C’est un bon leader pour les groupes qui sont préparés mais pas trop motivés. Se sentir écouté peut être le meilleur remède pour accroître la motivation et l’intérêt des personnes, tant dans le choix des procédures que des objectifs. Nelson Mandela est un exemple de leader démocratique dans l’histoire.

4. Leadership transactionnel

Le leader transactionnel se concentre sur les objectifs. Il assume le rôle de gardien de la motivation du groupe et, pour la maintenir en vie, récompense ou punit les personnes qu’il dirige en fonction de leur engagement ou de leur intérêt.

Ce type de leader, s’il est compétent dans l’exécution de sa tâche, est excellent pour diriger des procédures longues et complexes, où le groupe n’a pas et ne peut pas facilement trouver la motivation dans le travail et ce qu’il doit faire.

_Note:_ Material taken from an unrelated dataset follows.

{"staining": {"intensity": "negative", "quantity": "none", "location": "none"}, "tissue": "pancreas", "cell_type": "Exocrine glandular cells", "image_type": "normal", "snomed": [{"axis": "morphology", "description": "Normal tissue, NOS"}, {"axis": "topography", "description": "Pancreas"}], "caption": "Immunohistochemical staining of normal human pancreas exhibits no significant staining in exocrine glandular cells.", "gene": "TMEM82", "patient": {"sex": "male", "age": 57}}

Les récompenses externes (promotions, vacances, flexibilité, augmentations, etc.) peuvent donc répondre à ce manque de motivation, mais un bon leader devra être capable de les distribuer de manière équitable et efficace.

Le danger de ce type de leadership concerne l’objectif du projet et l’atmosphère qui sera créée au sein du groupe, où très souvent la compétitivité face à ces récompenses pourrait endommager les relations humaines. Un exemple de leadership transactionnel est celui des entraîneurs de football.

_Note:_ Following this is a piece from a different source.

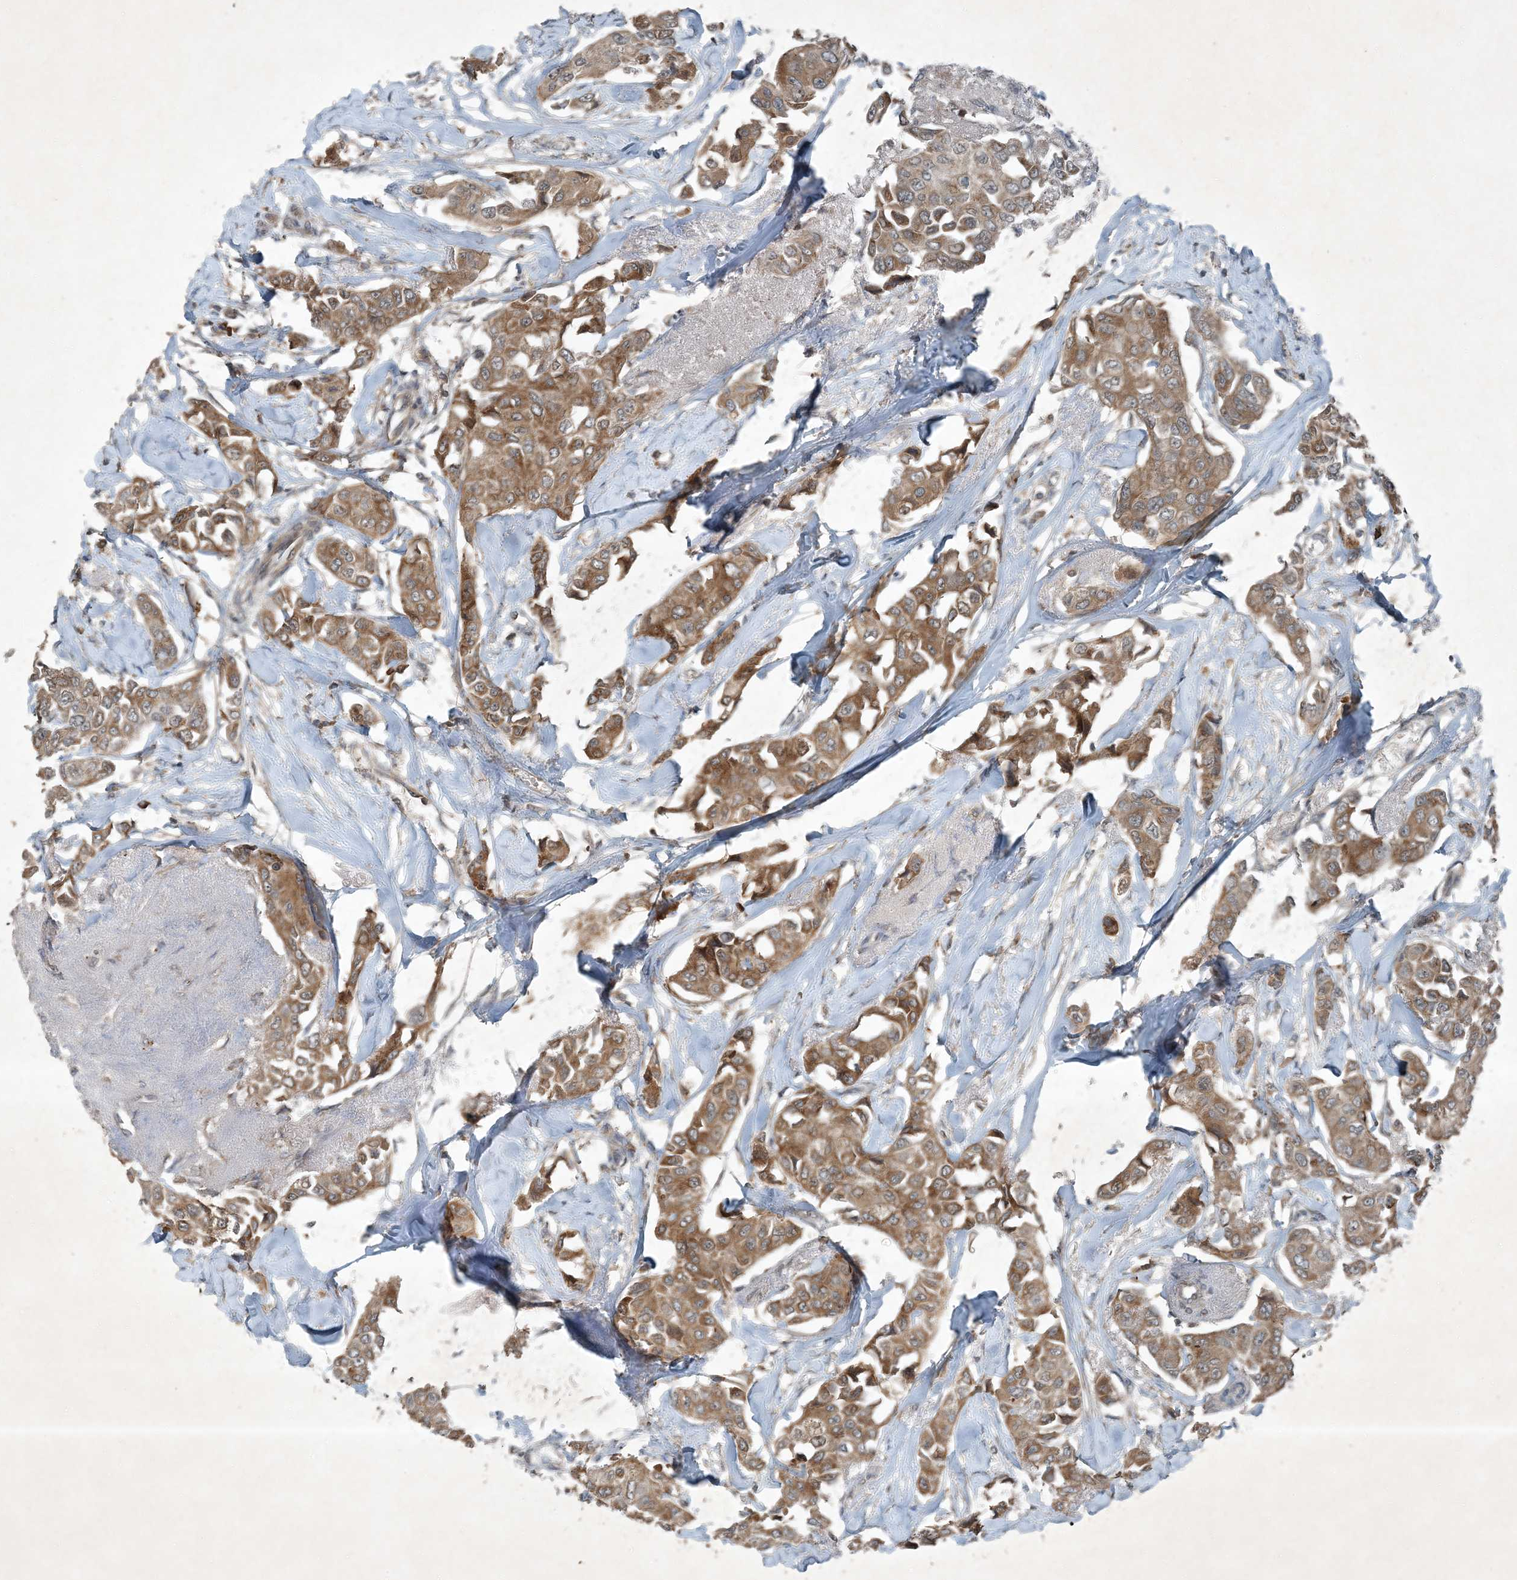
{"staining": {"intensity": "moderate", "quantity": ">75%", "location": "cytoplasmic/membranous"}, "tissue": "breast cancer", "cell_type": "Tumor cells", "image_type": "cancer", "snomed": [{"axis": "morphology", "description": "Duct carcinoma"}, {"axis": "topography", "description": "Breast"}], "caption": "Breast cancer tissue demonstrates moderate cytoplasmic/membranous expression in about >75% of tumor cells (DAB = brown stain, brightfield microscopy at high magnification).", "gene": "MDN1", "patient": {"sex": "female", "age": 80}}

5. Leadership transformationnel

Le leader transformationnel se concentre principalement sur la motivation du groupe, mais il le fait à partir de la tâche à accomplir. Son intention est que le groupe atteigne ses objectifs, bien sûr, mais sans perdre de vue d’autres valeurs “secondaires”. Ces objectifs transversaux peuvent être très différents : l’acquisition de compétences par les membres du groupe, la création d’un climat positif, le soin apporté à l’environnement de travail, etc.

Ce type de leader est très performant lorsqu’il doit diriger un groupe qui n’a pas un niveau élevé de connaissances ou de motivation, et qui ne ressent pas trop de pression pour atteindre ses principaux objectifs. Un exemple d’un tel leader charismatique est John F. Kennedy.

Comme vous l’avez certainement compris, les types de leadership identifiés par la recherche sociologique sur les groupes ont des caractéristiques très différentes et bien définies. Toutefois, lorsqu’il s’agit de diriger et de gérer un groupe dans la pratique, les dirigeants ne se comportent pas toujours de manière aussi rigide, mais s’appuient plutôt sur les caractéristiques des différents types.